Visto ahora, podría decirse que todo obedeció muy pronto a un proceso, lento pero decidido, de demolición de su propia imagen, de rebelión contra lo que había sido: la bellísima joven de 25 años, pantera rubia con vaqueros, que leía a Tagore y vacilaba con ternura a los periodistas, sepultando a la niña de Ha llegado un ángel; la mujer declaradamente comunista, que casi vomitaba recordando sus audiencias con las hijas de Franco, donando las piezas de los premios que le habían dado precisamente como diezmo para la causa anti-franquista. “En mis inicios se me grabó en la mente que yo era Marisol para sacar adelante a mi familia. No disfrutaba. Ahora no tengo necesidad de fingir. He empezado hace poco a ser yo pero todavía me contradigo”.

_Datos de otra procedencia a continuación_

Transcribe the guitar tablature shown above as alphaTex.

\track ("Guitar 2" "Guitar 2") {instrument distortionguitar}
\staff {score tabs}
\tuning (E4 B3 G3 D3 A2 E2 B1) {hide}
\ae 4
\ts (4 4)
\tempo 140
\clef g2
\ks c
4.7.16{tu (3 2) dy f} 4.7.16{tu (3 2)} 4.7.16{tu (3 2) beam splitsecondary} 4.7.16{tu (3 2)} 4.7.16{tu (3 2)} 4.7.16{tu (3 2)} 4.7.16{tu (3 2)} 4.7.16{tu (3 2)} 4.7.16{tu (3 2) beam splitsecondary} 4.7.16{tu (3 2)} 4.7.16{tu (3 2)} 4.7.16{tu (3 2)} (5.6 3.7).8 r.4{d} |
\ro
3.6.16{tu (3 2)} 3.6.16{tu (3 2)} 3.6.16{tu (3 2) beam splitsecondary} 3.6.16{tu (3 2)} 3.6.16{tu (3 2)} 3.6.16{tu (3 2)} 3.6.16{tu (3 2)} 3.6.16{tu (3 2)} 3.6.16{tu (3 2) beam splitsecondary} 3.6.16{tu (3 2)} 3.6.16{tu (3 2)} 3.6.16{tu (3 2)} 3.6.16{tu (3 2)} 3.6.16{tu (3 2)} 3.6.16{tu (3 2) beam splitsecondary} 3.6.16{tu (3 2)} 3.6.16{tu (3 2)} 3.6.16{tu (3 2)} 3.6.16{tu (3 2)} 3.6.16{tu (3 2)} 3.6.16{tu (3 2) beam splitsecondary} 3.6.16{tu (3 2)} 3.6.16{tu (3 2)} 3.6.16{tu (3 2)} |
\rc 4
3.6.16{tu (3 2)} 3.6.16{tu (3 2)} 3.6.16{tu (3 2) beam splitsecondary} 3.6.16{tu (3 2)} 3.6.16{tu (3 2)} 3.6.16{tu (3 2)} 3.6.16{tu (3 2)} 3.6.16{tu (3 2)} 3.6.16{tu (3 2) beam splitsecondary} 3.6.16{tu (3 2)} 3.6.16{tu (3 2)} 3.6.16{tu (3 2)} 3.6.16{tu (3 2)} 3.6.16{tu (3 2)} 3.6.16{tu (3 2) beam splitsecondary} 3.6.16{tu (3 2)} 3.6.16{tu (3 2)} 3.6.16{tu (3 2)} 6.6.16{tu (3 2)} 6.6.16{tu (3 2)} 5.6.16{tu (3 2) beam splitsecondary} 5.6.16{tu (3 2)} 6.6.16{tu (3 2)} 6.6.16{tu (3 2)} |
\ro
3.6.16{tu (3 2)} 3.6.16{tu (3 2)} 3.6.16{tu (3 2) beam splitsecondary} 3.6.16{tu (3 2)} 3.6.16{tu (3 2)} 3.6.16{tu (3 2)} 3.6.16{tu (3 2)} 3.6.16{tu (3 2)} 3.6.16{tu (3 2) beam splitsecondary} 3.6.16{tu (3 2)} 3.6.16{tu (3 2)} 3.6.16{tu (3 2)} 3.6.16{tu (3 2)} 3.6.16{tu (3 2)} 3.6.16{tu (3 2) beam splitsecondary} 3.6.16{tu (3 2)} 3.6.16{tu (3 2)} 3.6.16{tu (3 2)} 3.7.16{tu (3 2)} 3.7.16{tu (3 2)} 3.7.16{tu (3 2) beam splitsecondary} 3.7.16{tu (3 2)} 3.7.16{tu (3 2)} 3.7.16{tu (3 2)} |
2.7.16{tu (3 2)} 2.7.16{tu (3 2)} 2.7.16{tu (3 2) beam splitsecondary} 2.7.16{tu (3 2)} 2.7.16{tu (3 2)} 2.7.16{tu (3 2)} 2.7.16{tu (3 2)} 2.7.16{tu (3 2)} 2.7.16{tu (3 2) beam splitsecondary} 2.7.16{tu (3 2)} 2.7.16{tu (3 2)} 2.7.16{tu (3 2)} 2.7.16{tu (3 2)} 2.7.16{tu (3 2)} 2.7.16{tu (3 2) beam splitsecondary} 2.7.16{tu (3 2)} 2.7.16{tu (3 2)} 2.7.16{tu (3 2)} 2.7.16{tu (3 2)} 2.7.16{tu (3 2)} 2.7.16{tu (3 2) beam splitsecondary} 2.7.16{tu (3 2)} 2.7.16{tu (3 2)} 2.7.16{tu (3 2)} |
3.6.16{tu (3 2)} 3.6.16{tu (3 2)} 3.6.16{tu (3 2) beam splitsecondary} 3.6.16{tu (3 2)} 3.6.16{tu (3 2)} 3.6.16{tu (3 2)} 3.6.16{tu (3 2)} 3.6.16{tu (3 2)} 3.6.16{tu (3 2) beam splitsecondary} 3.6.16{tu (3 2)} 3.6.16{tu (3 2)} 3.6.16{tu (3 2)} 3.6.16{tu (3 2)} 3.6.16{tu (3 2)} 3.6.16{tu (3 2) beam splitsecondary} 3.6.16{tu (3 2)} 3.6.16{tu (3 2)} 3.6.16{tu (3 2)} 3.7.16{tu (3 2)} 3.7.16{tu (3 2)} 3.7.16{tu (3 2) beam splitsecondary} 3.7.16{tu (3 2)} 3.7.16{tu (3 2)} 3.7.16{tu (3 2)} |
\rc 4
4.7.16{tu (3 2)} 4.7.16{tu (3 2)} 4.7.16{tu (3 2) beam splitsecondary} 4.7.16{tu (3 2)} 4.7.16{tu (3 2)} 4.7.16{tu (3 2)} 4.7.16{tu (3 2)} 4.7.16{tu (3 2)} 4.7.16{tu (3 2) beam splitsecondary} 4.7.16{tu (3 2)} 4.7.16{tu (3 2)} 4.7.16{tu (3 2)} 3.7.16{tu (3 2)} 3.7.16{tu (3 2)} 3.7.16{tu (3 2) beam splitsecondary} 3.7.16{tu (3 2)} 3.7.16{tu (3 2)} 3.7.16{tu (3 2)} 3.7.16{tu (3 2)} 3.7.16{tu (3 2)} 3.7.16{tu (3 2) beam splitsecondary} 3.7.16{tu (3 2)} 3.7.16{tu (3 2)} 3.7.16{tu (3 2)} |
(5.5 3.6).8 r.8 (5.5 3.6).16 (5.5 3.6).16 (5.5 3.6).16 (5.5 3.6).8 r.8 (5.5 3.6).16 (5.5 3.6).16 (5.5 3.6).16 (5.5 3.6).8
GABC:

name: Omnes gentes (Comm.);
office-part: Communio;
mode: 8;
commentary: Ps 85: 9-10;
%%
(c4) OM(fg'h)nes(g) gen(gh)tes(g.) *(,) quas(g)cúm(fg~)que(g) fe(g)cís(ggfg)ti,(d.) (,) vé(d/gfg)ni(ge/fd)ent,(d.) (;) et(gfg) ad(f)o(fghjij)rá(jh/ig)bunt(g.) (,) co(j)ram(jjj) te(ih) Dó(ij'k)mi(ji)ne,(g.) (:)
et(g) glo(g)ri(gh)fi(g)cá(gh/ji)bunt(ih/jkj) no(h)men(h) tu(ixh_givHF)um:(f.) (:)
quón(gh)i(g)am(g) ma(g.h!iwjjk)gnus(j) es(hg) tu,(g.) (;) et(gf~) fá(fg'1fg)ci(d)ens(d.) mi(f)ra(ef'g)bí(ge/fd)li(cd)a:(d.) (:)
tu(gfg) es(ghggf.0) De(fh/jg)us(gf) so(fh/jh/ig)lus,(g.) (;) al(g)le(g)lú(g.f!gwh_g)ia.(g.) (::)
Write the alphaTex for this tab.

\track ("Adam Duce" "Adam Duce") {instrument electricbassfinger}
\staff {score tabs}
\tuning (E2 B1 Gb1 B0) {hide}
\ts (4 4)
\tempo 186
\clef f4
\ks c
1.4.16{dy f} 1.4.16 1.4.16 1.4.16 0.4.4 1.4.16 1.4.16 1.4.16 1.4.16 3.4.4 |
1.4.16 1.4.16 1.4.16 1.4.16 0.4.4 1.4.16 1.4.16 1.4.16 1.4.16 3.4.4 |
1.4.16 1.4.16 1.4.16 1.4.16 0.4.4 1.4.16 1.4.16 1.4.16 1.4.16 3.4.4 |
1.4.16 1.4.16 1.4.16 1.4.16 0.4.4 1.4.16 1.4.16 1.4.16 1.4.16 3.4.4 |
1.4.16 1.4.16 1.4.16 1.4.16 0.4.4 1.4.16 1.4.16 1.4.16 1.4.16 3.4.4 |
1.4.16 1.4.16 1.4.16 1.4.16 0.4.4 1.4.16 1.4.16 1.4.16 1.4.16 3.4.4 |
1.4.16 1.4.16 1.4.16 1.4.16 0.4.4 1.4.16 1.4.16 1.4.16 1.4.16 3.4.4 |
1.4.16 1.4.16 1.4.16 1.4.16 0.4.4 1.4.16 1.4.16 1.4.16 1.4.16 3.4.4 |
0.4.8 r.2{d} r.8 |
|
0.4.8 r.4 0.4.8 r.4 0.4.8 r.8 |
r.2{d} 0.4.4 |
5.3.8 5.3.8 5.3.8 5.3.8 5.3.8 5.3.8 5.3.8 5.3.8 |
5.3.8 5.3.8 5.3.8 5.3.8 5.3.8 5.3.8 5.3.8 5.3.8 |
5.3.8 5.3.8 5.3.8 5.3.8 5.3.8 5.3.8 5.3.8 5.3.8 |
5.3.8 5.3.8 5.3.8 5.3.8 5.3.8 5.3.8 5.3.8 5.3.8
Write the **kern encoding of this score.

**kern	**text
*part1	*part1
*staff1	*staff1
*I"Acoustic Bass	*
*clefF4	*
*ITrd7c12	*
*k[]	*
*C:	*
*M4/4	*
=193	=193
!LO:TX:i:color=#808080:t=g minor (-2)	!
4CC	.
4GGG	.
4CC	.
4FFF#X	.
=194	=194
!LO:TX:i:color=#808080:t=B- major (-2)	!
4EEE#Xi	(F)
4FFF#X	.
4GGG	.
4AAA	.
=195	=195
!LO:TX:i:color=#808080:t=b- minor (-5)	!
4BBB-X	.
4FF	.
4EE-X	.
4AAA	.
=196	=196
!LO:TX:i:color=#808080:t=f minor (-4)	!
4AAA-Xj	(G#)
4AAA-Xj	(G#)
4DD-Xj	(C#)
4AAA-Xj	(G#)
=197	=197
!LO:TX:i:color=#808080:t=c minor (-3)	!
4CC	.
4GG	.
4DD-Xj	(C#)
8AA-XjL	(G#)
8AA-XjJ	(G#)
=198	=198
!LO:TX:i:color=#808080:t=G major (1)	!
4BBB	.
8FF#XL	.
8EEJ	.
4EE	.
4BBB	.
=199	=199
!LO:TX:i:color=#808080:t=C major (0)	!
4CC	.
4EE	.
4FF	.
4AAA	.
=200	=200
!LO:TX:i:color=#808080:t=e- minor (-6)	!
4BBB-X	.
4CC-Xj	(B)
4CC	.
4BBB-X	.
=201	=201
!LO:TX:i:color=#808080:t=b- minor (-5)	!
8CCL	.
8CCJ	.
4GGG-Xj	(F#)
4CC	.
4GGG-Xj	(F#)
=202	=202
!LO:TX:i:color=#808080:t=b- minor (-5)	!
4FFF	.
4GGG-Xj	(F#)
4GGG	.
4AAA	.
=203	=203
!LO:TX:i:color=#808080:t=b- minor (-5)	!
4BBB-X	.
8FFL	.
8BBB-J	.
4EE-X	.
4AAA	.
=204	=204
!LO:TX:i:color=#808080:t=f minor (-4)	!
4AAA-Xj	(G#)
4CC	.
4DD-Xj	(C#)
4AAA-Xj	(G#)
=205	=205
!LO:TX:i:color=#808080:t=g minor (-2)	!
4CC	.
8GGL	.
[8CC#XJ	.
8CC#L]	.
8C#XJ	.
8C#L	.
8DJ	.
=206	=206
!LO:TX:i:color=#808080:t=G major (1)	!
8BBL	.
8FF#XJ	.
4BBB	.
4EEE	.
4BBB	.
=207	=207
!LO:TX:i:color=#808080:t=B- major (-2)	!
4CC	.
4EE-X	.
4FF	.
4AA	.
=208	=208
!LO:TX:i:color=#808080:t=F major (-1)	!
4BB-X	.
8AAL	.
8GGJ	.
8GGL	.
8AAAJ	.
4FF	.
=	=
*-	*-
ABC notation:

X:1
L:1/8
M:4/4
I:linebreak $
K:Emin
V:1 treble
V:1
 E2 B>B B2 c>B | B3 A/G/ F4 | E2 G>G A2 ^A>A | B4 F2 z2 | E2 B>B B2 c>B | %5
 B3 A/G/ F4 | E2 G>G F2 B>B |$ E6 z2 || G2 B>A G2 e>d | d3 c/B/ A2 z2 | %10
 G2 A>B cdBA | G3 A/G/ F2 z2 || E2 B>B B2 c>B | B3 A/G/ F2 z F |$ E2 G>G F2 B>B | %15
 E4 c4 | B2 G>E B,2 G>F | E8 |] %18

Porque se trata, éste y cualquier sueño, de llegar a ser quien uno es, y no lo que otros esperan que seas. Marisol fue desvaneciéndose conforme Pepa Flores conquistaba la varita mágica de su propia vida; lo cual implicaba conjurar el encantamiento, abandonar el palacio, dejar los montes y volverse al mar sin dar explicaciones a nadie. Hizo su último disco en 1983, y su última película en 1985. Desde entonces su ausencia fue creciendo hasta hacerse absoluta, estruendosa. Le han seguido ofreciendo barbaridades de dinero por aparecer aquí o allá, pero nada. El suyo es uno de los silencios más dignos y más elocuentes, de los que más podríamos aprender en este mundo histérico y sin brújula. La niña prodigio, la sexymbol de una era, el primer icono popular de una sociedad que soñaba con que pasara la carroza del destino por su puerta, acabó descubriendo, como en los cuentos, que el tesoro había estado siempre enterrado bajo sus pies:
“Cumple ardientemente tu papel y entrégate de lleno a la labor. Aléjate de toda duda inútil, toda idea de imposibilidad que te hayan inculcado. Perfecciónate en aquello que puedes hacer bien y perfecciona el cachito de mundo que te toca trabajar. Vuelca todo tu amor en ese metro cuadrado que ocupa tu existencia. No lo abandones”.